Clarifying program participation requirements

These clarifications include:

• Prohibiting Part C and D program participation by Medicare Advantage organizations and Part D sponsors whose owners or directors served in a similar capacity with another organization that terminated its Medicare contract within the previous 2 years.
• Requiring that Part C and Part D organizations (1) use physicians or other appropriate health care professionals with sufficient medical and other expertise, including knowledge of the Medicare program, to review organization determinations involving medical necessity, and (2) employ a Medical Director who is responsible for ensuring the clinical accuracy of all organization determinations and appeals involving medical necessity.

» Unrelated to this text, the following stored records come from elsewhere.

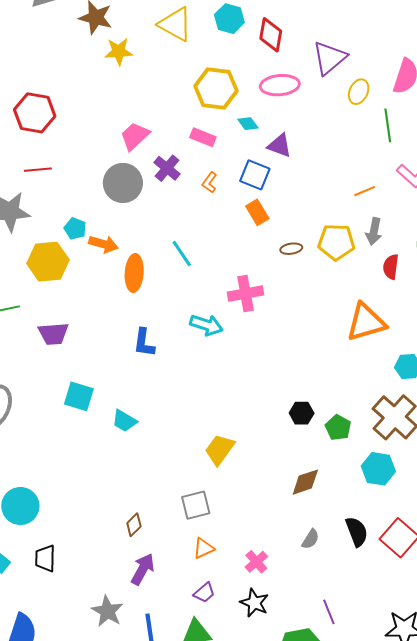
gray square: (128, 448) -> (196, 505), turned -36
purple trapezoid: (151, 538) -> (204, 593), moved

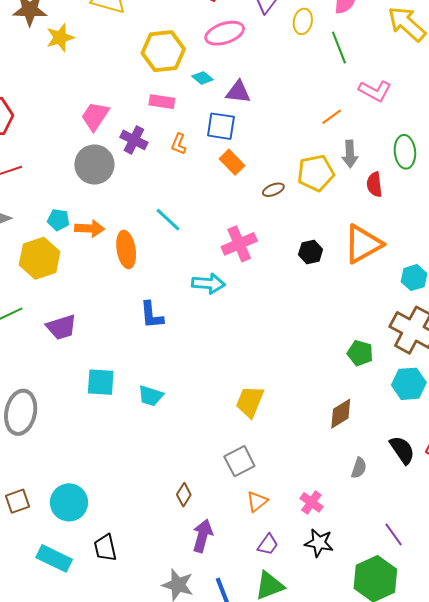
black hexagon: (302, 413) -> (311, 252), moved

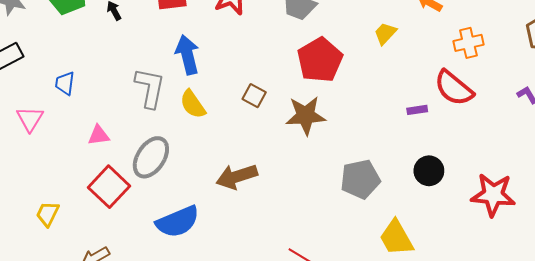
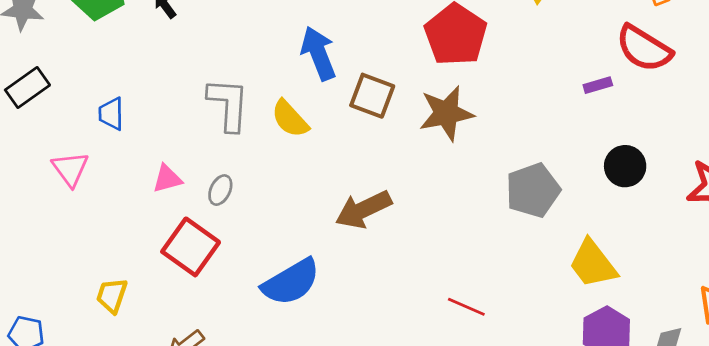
blue arrow: (187, 55) -> (318, 53), moved
brown square: (254, 96) -> (372, 96), size x1.4
gray ellipse: (151, 157) -> (220, 190), moved, size x0.5

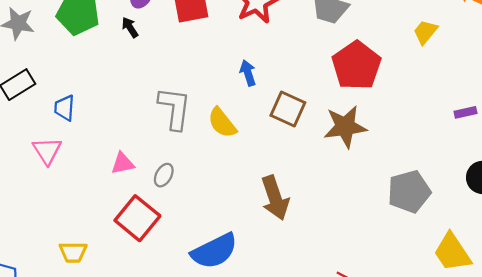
blue arrow: (318, 53) -> (248, 73), size x0.6
blue trapezoid: (111, 114) -> (64, 108), moved
brown arrow: (363, 210) -> (275, 198), turned -87
yellow trapezoid: (112, 295) -> (73, 252), turned -112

Strengthening beneficiary protections

These provisions include:
          Requiring that Medicare Advantage organizations and Part D sponsors provide interpreters in their customer call centers for all non-English speaking and limited English proficient callers.
          Requiring that Medicare Advantage organizations and Part D sponsors translate key plan marketing materials into any primary language spoken by at least five (5) percent of the population in a given service area.
          Establishing new authority for CMS to require Medicare Advantage plans to periodically mail enrollees an explanation of benefits for their medical benefits.  This will help ensure that beneficiaries receive regular updates on their health care usage and out-of-pocket costs so that they can effectively evaluate their options for health care coverage.  We will implement a pilot program in 2012 to test a model Part C explanation of benefits document for broader implementation in future years. 
          Extending the mandatory maximum out-of-pocket amount requirements to regional preferred provider organizations (RPPOs).
          Requiring pharmacies to provide a printed notice at the point of sale to beneficiaries explaining how to contact their plan to request a coverage determination.
          Requiring Medicare Advantage organizations' and Part D sponsors' agents and brokers to receive training and testing via a CMS-endorsed or approved training program.

Strengthening CMS’ ability to distinguish for approval stronger applicants for Parts C and D program participation and to remove consistently poor performers
These provisions include:

• Setting requirements for fiscal solvency of plans participating in Part C or D.
• In the absence of 14 months performance history, denying a new application or service area expansion request based on a lack of information available to determine an applicant's capacity to comply with the requirements of the Part C or Part D program.

Cost and savings analysis

• Taking into account both costs and savings estimated as a result of implementation of all 50 proposals in this final rule, CMS estimates a net savings to the Medicare program of about $76 billion as a result of the provisions in this proposed rule for fiscal years (FYs) 2011 through 2016. Most of these savings are due to the ACA’s reforms to Medicare Advantage payments.